La queuz d’un vez en guise de moustache


David Ferrand

Éléments contextuels

1630

xviie siècle

Rouen

Non localisé

Édition du texte

Cant ryal

su les moustaches

Queu siecle est chy ! n’est-che pas grand folie.

De vair marcher tant de banqueroutiers,

Qui en habits de veloux d’Italie

Prodiguement gabillent les deniers

De bons marchands qui sont leurs creantiers ?

Quelle pitié oncore pu nouvelle

De vais o jour chets peuguets sans chervelle,

Qui, se disans petits godelureaux,

Bien que leurs pere estet gardeux de vache,

Monstrent partout aveu leu grand houxiaux

La queuz d’un vez en guise de moustache.


A su temps chy, la Nobleche aguerrie

Ne treluit pu parmy chets galfretiers.

L’en vait porter o valets d’ecurie,

O quiquerons, bruments et chauetiers,

Des peux pu long que ne sont leu trepiers.

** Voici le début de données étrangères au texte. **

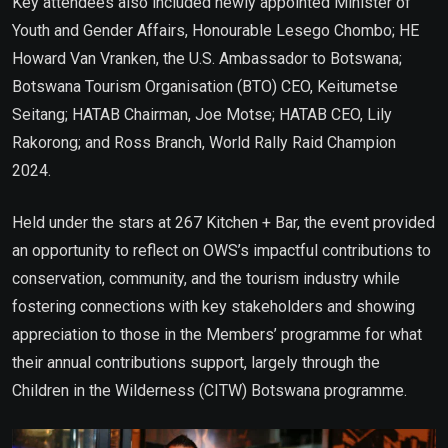
Key attendees also included newly appointed Minister of
Youth and Gender Affairs, Honourable Lesego Chombo; HE
Howard Van Vranken, the U.S. Ambassador to Botswana;
Botswana Tourism Organisation (BTO) CEO, Keitumetse
Seitang; HATAB Chairman, Joe Motse; HATAB CEO, Lily
Rakorong; and Ross Branch, World Rally Raid Champion
2024.
Held under the stars at 267 Kitchen + Bar, the event provided
an opportunity to reflect on OWS’s impactful contributions to
conservation, community, and the tourism industry while
fostering connections with key stakeholders and showing
appreciation to those in the Members’ programme for what
their annual contributions support, largely through the
Children in the Wilderness (CITW) Botswana programme.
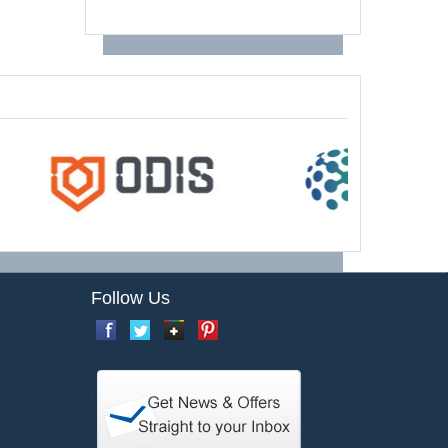
Follow Us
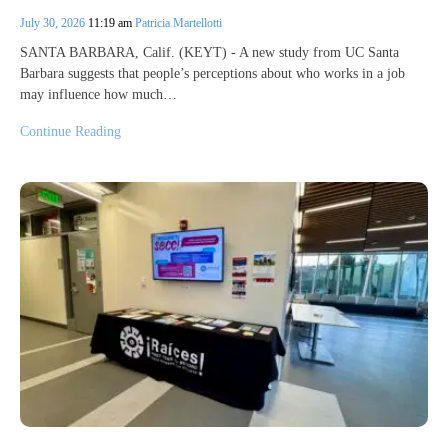
July 30, 2026
11:19 am
Patricia Martellotti
SANTA BARBARA, Calif. (KEYT) - A new study from UC Santa
Barbara suggests that people’s perceptions about who works in a job
may influence how much…
Continue Reading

Allez, Messieux, diguer vote sumelle ;

Refiquez vou le cul dessu la selle ;

Ch’ets bien à vou à fere des aysiaux.

Quay ! vo z’ayeux avets y un pannache,

Que vo portez « porrez ». ainchy que damoysiaux

La queuz d’un vez en guise de moustache.


Quand no vo vait d’une mine bouffie

Comme des pans marcher par no cartiers,

Les pu huppez en l’art d’astrologie

Vo jugerest por queuques grands guerriers ;

Mais o combat « coubat ». vo z’allets des derniers.

Vo n’adorez que le fieux de Sumelle ;

Sen gobelet est seul vote allumelle,

Vo gabions, l’abry des gros thouniaux ;

Et toutes fais vo z’osez, ô bravache,

Porter par tou coume heritiers nouviaux

La queuz d’un vez en guise de moustache.


Trinqueux de biere, avalleux d’iau de vie,

Allez vo z’en o haut de vo greniers !

Les lentes ont vo moustace assaillie.

Tesmoignez-vou coume vo devanchiers

Et les tuez à bandes et miliers.

Quay ! y ne faut qu’une fievre cruelle

Por vo boutter des freres de l’escuelle

Et vo loger o palais des maraux ;

Et vo volez, ainchin que des gavache,

No fere vais, vetus comme pourchiaux,

La queuz d’un vez en guise de moustache.


O coupez donc su poil de frenezie

Et le laissez porter o quevaliers,

Car, en despit de la rubennerie,

Y vo pourra tou les jous ouvriers

Très bien servir à fere des gartiers.

Os astheur chy que note horison gelle,

Allez porter vote moustache belle

A ses fezeux de calottes nouviaux

Qui vont couvrant des refondus la tache,

Et n’ayez pu comme bastards de Caux

La queuz d’un vez en guise de moustache.


Chy me n’avis n’est chelon vote envie,

Allez vo z’en pres de chets cuisiniers

Su su grand Pont o du cailly l’en crie

Vers su Mousieur qui de nos rateliers

Oste les dents mieux que tou no barbiers.

Car ly donant vo longs peux d’un bon zelle,

A ces guenons qui checun amonchelle,

Il l’en fera titre de ptits mantiaux

Por leu couvrir leu mireux qui no cache.

Lors vo n’erez coume des regardeaux

La queuz d’un vez en guise de moustache.

Fin.

Commentaire sur l’édition

Édition faite sur l’édition Héron.

Source ou édition princeps

Sixiesme partie de la Muse normande ou Recueil de plusieurs ouvrages Facecieux, en langue Purnique, ou gros Normand. Recueillis de divers autheurs, 1630, Rouen, David Ferrand.

David Ferrand, Inventaire general de la Muse normande, divisée en XXVIII. parties. Où sont descrites plusieurs batailles, assauts, prises de villes, guerres estrangeres, victoires de la France, histoires comiques, esmotions populaires, grabuges, & choses remarquables arrivées à Roüen depuis quarante années, 1655, Rouen, David Ferrand.

Édition critique

A. Héron, La Muse normande de David Ferrand, publiée d’après les Livrets originaux, 1625-1653 et l’Inventaire général de 1655, t. I, 1891, Rouen, Espérance Cagniard, p. 144-146.

Études

Catherine Bougy, La Langue de David Ferrand : poète dialectal rouennais du xviième siècle, auteur de La Muse normande, 1992, thèse soutenue à l’Université de Caen sous la direction de René Lepelley.